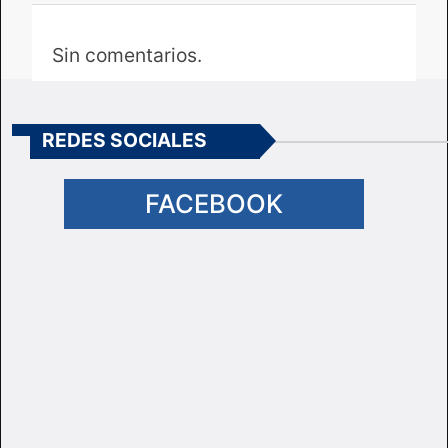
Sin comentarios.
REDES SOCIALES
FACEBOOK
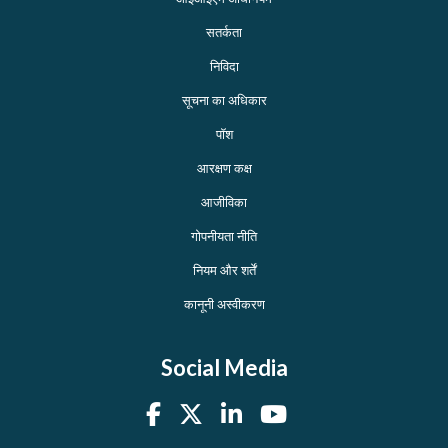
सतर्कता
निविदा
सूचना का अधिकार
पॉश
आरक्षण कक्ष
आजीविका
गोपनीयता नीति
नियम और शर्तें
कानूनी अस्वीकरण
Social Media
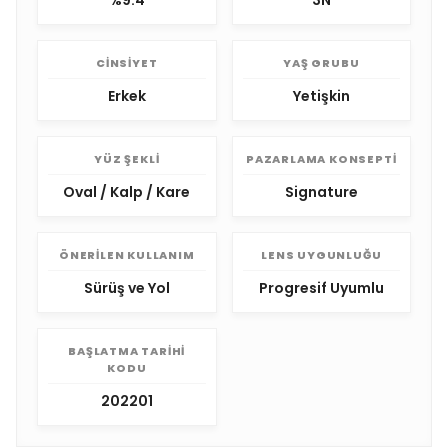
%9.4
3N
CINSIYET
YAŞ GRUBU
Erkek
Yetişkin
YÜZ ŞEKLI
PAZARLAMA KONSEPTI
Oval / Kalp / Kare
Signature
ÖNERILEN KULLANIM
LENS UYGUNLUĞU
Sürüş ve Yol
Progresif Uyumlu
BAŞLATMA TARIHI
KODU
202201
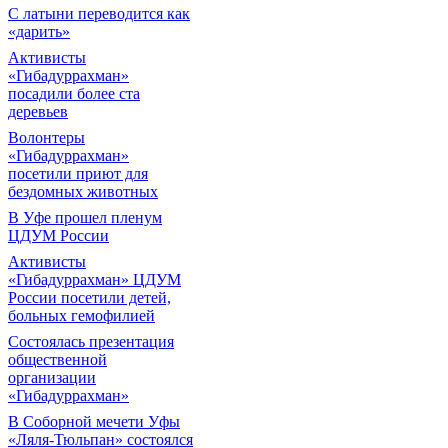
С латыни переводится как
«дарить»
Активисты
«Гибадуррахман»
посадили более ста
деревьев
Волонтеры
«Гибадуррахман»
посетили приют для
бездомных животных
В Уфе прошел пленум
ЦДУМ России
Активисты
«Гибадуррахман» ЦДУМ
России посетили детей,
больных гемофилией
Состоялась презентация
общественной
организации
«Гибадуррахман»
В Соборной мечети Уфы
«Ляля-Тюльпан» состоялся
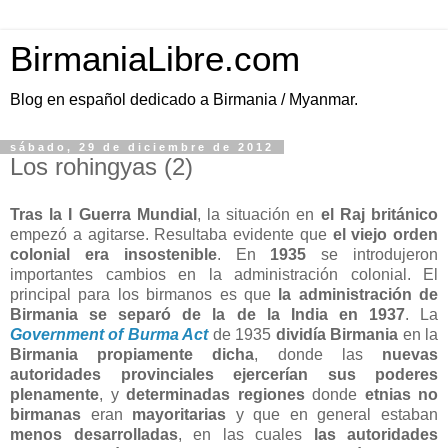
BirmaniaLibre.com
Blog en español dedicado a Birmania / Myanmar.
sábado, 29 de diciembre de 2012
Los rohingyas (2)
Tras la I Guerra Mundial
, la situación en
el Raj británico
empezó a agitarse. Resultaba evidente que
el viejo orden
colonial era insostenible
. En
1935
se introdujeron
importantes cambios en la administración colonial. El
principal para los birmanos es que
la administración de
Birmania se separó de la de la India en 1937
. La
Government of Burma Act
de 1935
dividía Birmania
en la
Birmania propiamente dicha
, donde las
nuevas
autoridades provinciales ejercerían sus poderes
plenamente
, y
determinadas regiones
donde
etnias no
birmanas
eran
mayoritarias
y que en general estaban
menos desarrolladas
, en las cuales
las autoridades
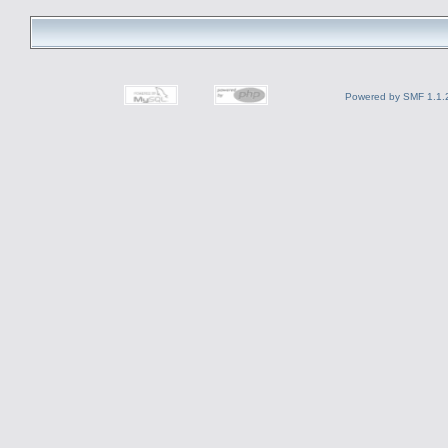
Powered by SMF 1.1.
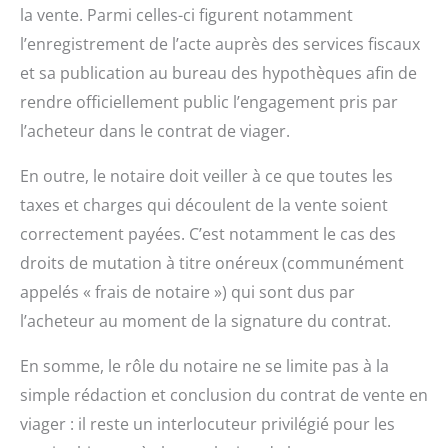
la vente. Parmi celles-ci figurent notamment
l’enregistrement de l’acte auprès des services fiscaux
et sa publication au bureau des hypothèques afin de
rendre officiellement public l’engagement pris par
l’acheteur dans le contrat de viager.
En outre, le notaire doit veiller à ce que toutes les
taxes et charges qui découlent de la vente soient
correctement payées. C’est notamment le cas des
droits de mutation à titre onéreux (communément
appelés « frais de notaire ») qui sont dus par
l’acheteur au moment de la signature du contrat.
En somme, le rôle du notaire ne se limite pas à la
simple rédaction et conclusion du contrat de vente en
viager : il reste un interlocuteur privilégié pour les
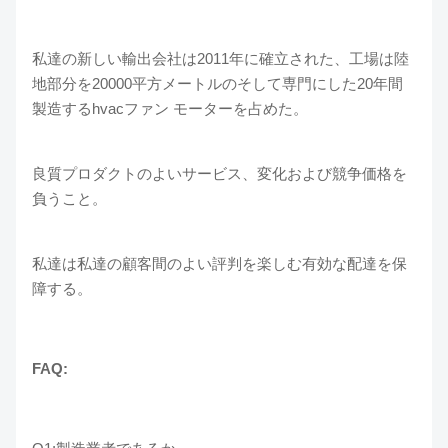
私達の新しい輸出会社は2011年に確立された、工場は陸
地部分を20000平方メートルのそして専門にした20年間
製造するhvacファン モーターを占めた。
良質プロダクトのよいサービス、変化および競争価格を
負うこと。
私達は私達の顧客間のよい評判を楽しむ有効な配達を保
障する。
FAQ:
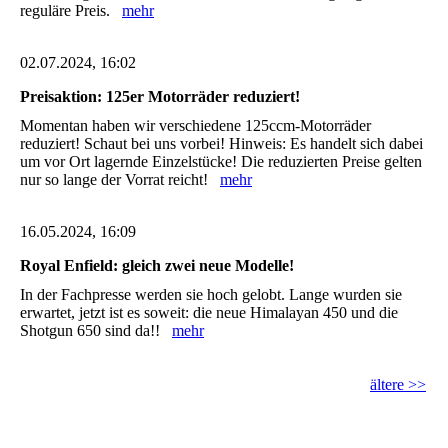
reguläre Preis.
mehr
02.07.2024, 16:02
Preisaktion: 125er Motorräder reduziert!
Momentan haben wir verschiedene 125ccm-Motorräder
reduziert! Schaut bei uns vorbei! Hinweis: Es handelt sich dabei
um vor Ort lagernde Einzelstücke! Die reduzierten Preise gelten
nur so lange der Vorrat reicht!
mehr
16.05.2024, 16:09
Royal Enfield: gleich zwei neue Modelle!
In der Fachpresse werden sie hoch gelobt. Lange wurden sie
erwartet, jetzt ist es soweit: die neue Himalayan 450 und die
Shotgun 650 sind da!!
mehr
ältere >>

• • • •

_Description of the task_. From start to finish, output the listing exactly, but omit its pictures.

_Your solution_.
Sin comentarios.
REDES SOCIALES
FACEBOOK
सतर्कता
निविदा
सूचना का अधिकार
पॉश
आरक्षण कक्ष
आजीविका
गोपनीयता नीति
नियम और शर्तें
कानूनी अस्वीकरण
Social Media
%9.4
3N
CINSIYET
YAŞ GRUBU
Erkek
Yetişkin
YÜZ ŞEKLI
PAZARLAMA KONSEPTI
Oval / Kalp / Kare
Signature
ÖNERILEN KULLANIM
LENS UYGUNLUĞU
Sürüş ve Yol
Progresif Uyumlu
BAŞLATMA TARIHI
KODU
202201
С латыни переводится как
«дарить»
Активисты
«Гибадуррахман»
посадили более ста
деревьев
Волонтеры
«Гибадуррахман»
посетили приют для
бездомных животных
В Уфе прошел пленум
ЦДУМ России
Активисты
«Гибадуррахман» ЦДУМ
России посетили детей,
больных гемофилией
Состоялась презентация
общественной
организации
«Гибадуррахман»
В Соборной мечети Уфы
«Ляля-Тюльпан» состоялся
BirmaniaLibre.com
Blog en español dedicado a Birmania / Myanmar.
sábado, 29 de diciembre de 2012
Los rohingyas (2)
Tras la I Guerra Mundial
, la situación en
el Raj británico
empezó a agitarse. Resultaba evidente que
el viejo orden
colonial era insostenible
. En
1935
se introdujeron
importantes cambios en la administración colonial. El
principal para los birmanos es que
la administración de
Birmania se separó de la de la India en 1937
. La
Government of Burma Act
de 1935
dividía Birmania
en la
Birmania propiamente dicha
, donde las
nuevas
autoridades provinciales ejercerían sus poderes
plenamente
, y
determinadas regiones
donde
etnias no
birmanas
eran
mayoritarias
y que en general estaban
menos desarrolladas
, en las cuales
las autoridades
Powered by SMF 1.1.
la vente. Parmi celles-ci figurent notamment
l’enregistrement de l’acte auprès des services fiscaux
et sa publication au bureau des hypothèques afin de
rendre officiellement public l’engagement pris par
l’acheteur dans le contrat de viager.
En outre, le notaire doit veiller à ce que toutes les
taxes et charges qui découlent de la vente soient
correctement payées. C’est notamment le cas des
droits de mutation à titre onéreux (communément
appelés « frais de notaire ») qui sont dus par
l’acheteur au moment de la signature du contrat.
En somme, le rôle du notaire ne se limite pas à la
simple rédaction et conclusion du contrat de vente en
viager : il reste un interlocuteur privilégié pour les
私達の新しい輸出会社は2011年に確立された、工場は陸
地部分を20000平方メートルのそして専門にした20年間
製造するhvacファン モーターを占めた。
良質プロダクトのよいサービス、変化および競争価格を
負うこと。
私達は私達の顧客間のよい評判を楽しむ有効な配達を保
障する。
FAQ:
reguläre Preis.
mehr
02.07.2024, 16:02
Preisaktion: 125er Motorräder reduziert!
Momentan haben wir verschiedene 125ccm-Motorräder
reduziert! Schaut bei uns vorbei! Hinweis: Es handelt sich dabei
um vor Ort lagernde Einzelstücke! Die reduzierten Preise gelten
nur so lange der Vorrat reicht!
mehr
16.05.2024, 16:09
Royal Enfield: gleich zwei neue Modelle!
In der Fachpresse werden sie hoch gelobt. Lange wurden sie
erwartet, jetzt ist es soweit: die neue Himalayan 450 und die
Shotgun 650 sind da!!
mehr
ältere >>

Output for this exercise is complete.